Established in 1991, the Global Environment Facility (GEF) unites over 180 countries - in partnership with international institutions, civil society organizations, and the private sector - in an effort to address global environmental issues. The largest provider of funds for environmental initiatives, the GEF extends grants to developing countries and countries with economies in transition for projects related to biodiversity, climate change, chemicals and waste, international waters, land degradation, and ozone-layer depletion.
UNIDO’s cooperation with the GEF dates back to the 1990s when the Organization acted as an Executing Agency of GEF projects implemented by the original GEF Agencies - the United Nations Development Programme (UNDP), the United Nations Environment Programme (UNEP) and the World Bank - and related to climate change, chemicals, and international waters. In 2000, the GEF Council granted UNIDO direct access to its resources for the preparation and implementation of projects related to persistent organic pollutants (POPs). As a result, UNIDO developed a strong project portfolio covering a wide range of activities, including national implementation plans, assessment capacity-building, and best available technologies/best environmental practices programmes to reduce or eliminate POPs emissions and wastes.

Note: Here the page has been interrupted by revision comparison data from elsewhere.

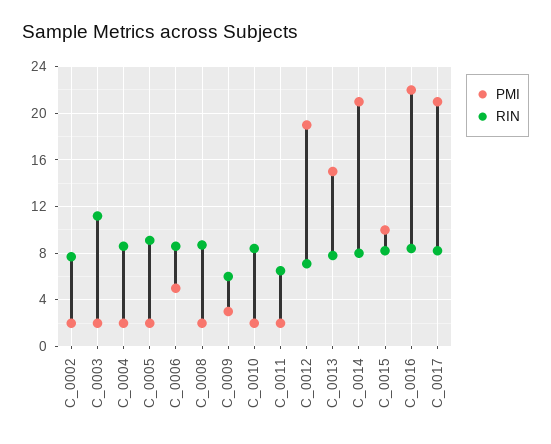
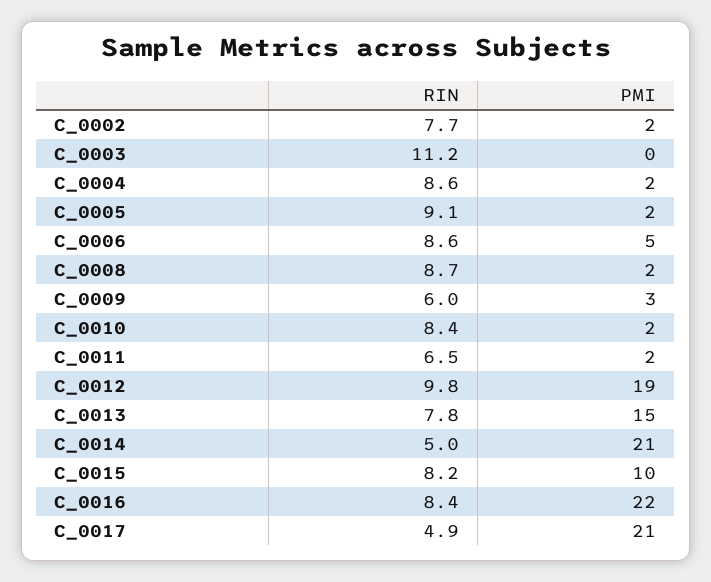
  {
    "PMI": {
      "C_0002": 2,
-     "C_0003": 2,
+     "C_0003": 0,
      "C_0004": 2,
      "C_0005": 2,
      "C_0006": 5,
      "C_0008": 2,
      "C_0009": 3,
      "C_0010": 2,
      "C_0011": 2,
      "C_0012": 19,
      "C_0013": 15,
      "C_0014": 21,
      "C_0015": 10,
      "C_0016": 22,
      "C_0017": 21
    },
    "RIN": {
      "C_0002": 7.7,
      "C_0003": 11.2,
      "C_0004": 8.6,
      "C_0005": 9.1,
      "C_0006": 8.6,
      "C_0008": 8.7,
      "C_0009": 6,
      "C_0010": 8.4,
      "C_0011": 6.5,
-     "C_0012": 7,
+     "C_0012": 9.8,
      "C_0013": 7.8,
-     "C_0014": 8,
+     "C_0014": 5,
      "C_0015": 8.2,
      "C_0016": 8.4,
-     "C_0017": 8
+     "C_0017": 4.9
    }
  }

In 2006, the GEF Council acknowledged UNIDO’s comparative advantage in its capability to link issues related to energy efficiency, renewable energy, chemicals, international waters and sustainable development within the context of industrial activities, and granted the Organization direct access to GEF Trust Fund resources for projects related to climate change, biodiversity, international waters, and ozone-layer depletion. This decision provided UNIDO with a unique opportunity to enhance the synergies and impact of its GEF project portfolio.

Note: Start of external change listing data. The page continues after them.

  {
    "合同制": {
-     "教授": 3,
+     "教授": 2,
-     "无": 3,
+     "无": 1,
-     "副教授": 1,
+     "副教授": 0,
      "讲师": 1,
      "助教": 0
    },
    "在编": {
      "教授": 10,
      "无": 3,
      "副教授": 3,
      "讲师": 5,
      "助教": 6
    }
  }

UNIDO will continue its efforts in tackling the underlying drivers of environmental degradation and in helping countries to safeguard their environment, while delivering on the Organization’s core mandate of inclusive and sustainable industrial development.
Natural resource depletion, environmental degradation, climate change, biodiversity loss, international waters pollution and ozone layer depletion continue to threaten the global environment. At the same time, poverty eradication, spreading the benefits of globalization and making it work for the poor, and managing the transition to a sustainable, low-carbon path of development, while achieving universal access to energy, remain challenges that need to be addressed if progress is to be made as part of the post-2015 agenda.